Y después de tanta belleza, de tanta memoria, de tanto recuerdo y gratitud a tantos que de una manera u otra se nos van haciendo ausencia viva y poética, cómo detener este afontanar de ojos y mirada ante el homenaje a quien primero me protegió de la lluvia y cogiéndomelos serenó mis temblorosos renglones cortos en aquella mi primera Ágora, Toño Morala, nuestro siempre Toño Morala, el poeta del pueblo. Cómo olvidar que: «¡Ah! Y los abrazos: no bastaba un simple apretón de manos para el saludo, Toño solicitaba interacción, pedía el abrazo, el roce, el calor de los cuerpos: «Dame un abrazo largo, amigo». Sí, Eugenio, sí, grande Toño y grande tú y suertudo este incurable aprendiz de escribidor por saberos y teneros -sigue Toño vivo en nosotros–.  

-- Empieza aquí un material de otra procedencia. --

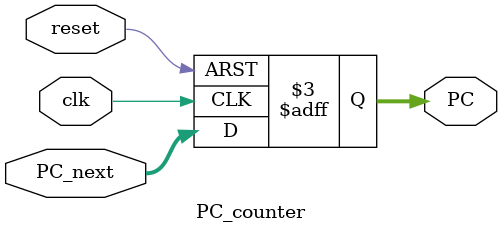
<source format=v>
`timescale 1ns / 1ps

module PC_counter(
    input [31:0] PC_next,
    input clk, reset,
    output reg [31:0] PC
    );
    always@(posedge clk ,negedge reset) begin
        if(~reset) begin
        PC <= {32{1'b0}};
        end
        else begin
        PC <= PC_next;
        end
    end
endmodule

</source>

Sí, en mi humilde opinión de lector, un nuevo gran poeta de los que acaricia el alma, esponja el corazón y espolea la conciencia se ha incorporado, por derecho y con derecho, con ‘El nombre de los bueyes’ a la generosa y larga nómina con que, por fortuna, nos regala esta tierra y, a pesar de los pesares, este mundo todo. Espere pues el «palmo de tierra serena» y siga el tiempo en sus ensayos de la «nota de música sacra / como canto final» que desea este poeta, porque después de este gran poemario, personalmente -y bien sé que no seré el único- me declaro -sin derecho, mas con, casi urgente, gusto y placer- acreedor reclamante de más bellezas, más verdades y más sabidurías, de más poemas de Eugenio Marcos Oteruelo.

Sí, lector, sí: otro gran poeta habita entre nosotros. ¡Salud!